● Data drawn from a collection:

****************************************

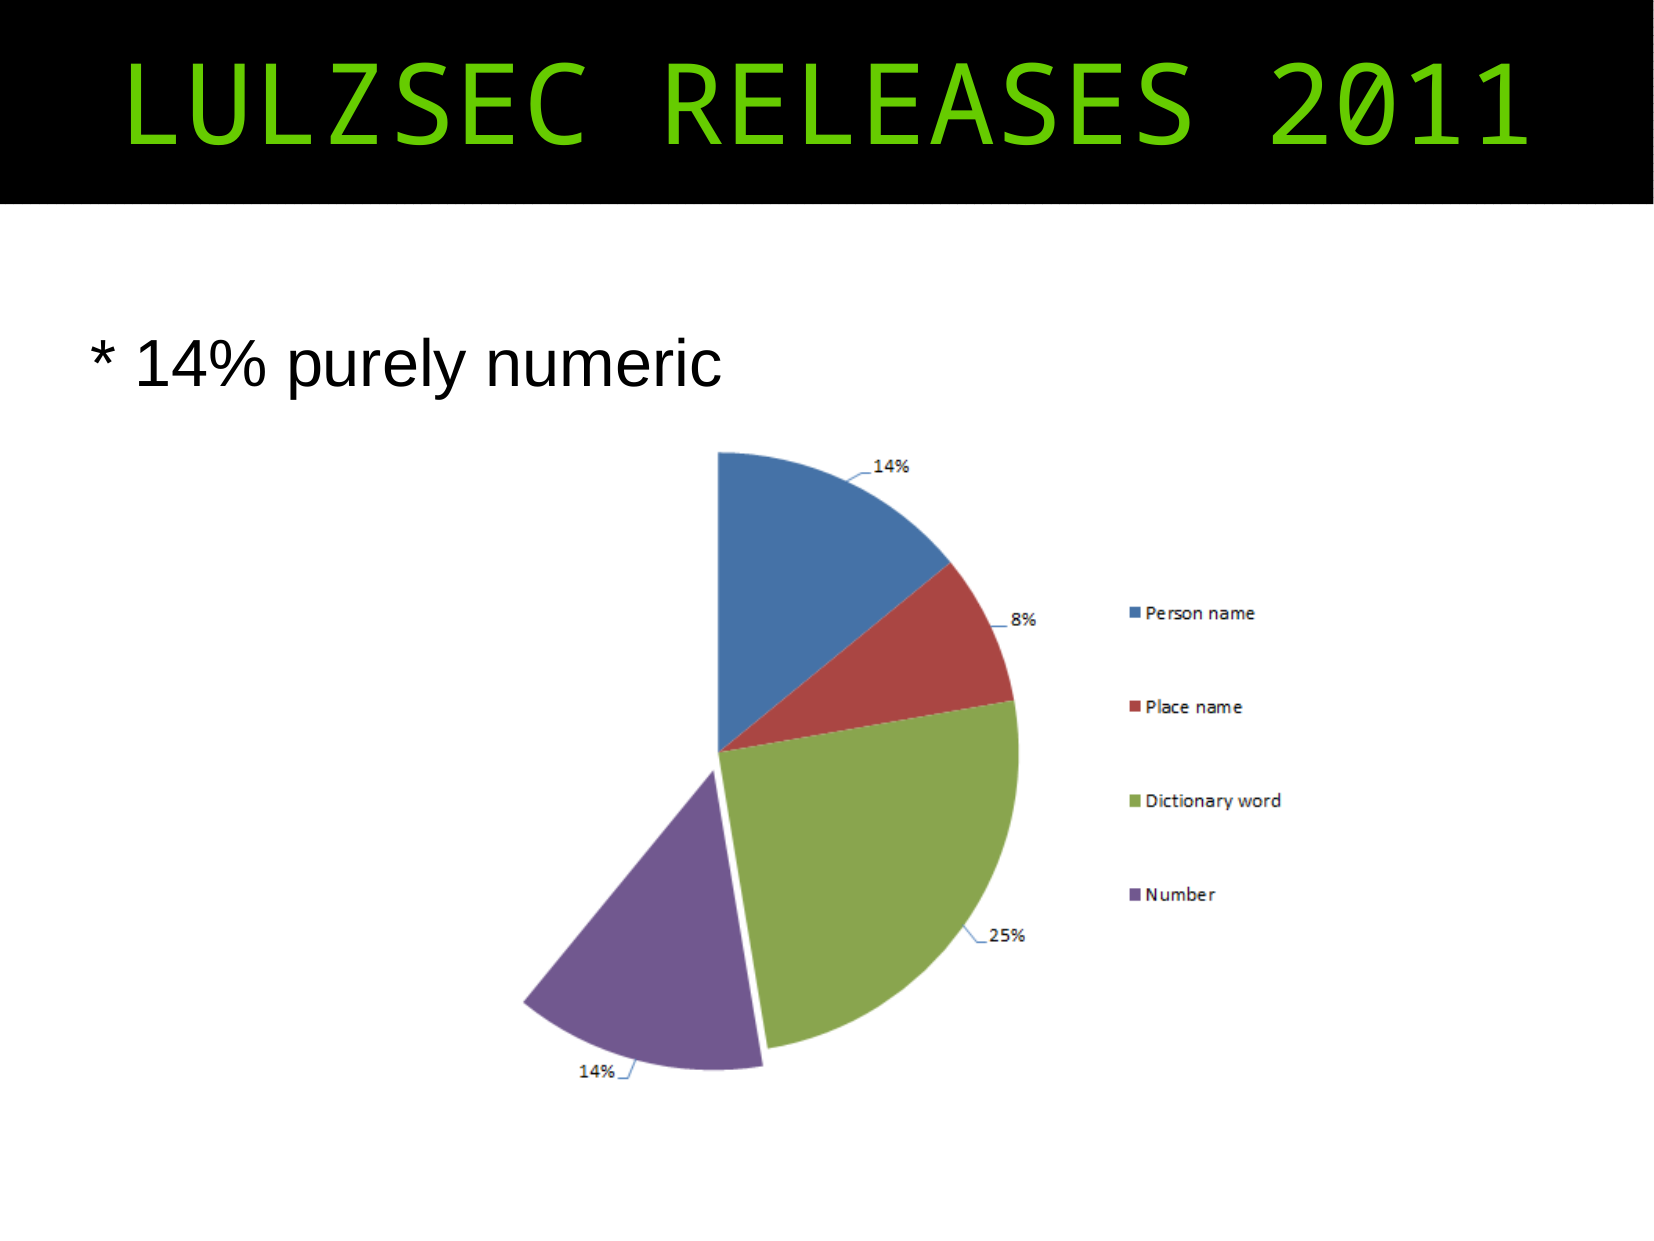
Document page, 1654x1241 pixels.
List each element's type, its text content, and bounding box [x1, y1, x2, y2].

subtitle * 14% purely numeric [90, 305, 1561, 421]
title LULZSEC RELEASES 2011 [0, 0, 1654, 205]
picture [350, 421, 1321, 1096]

****************************************

● To be done: Revise the items by changing "bounding box" to "enclosing rectangle" and keeping everything else the same. Omit the pictures from your answer.

● Answer to the exercise:
Document page, 1654x1241 pixels.
List each element's type, its text content, and enclosing rectangle [x1, y1, x2, y2].

subtitle * 14% purely numeric [90, 305, 1561, 421]
title LULZSEC RELEASES 2011 [0, 0, 1654, 205]
picture [350, 421, 1321, 1096]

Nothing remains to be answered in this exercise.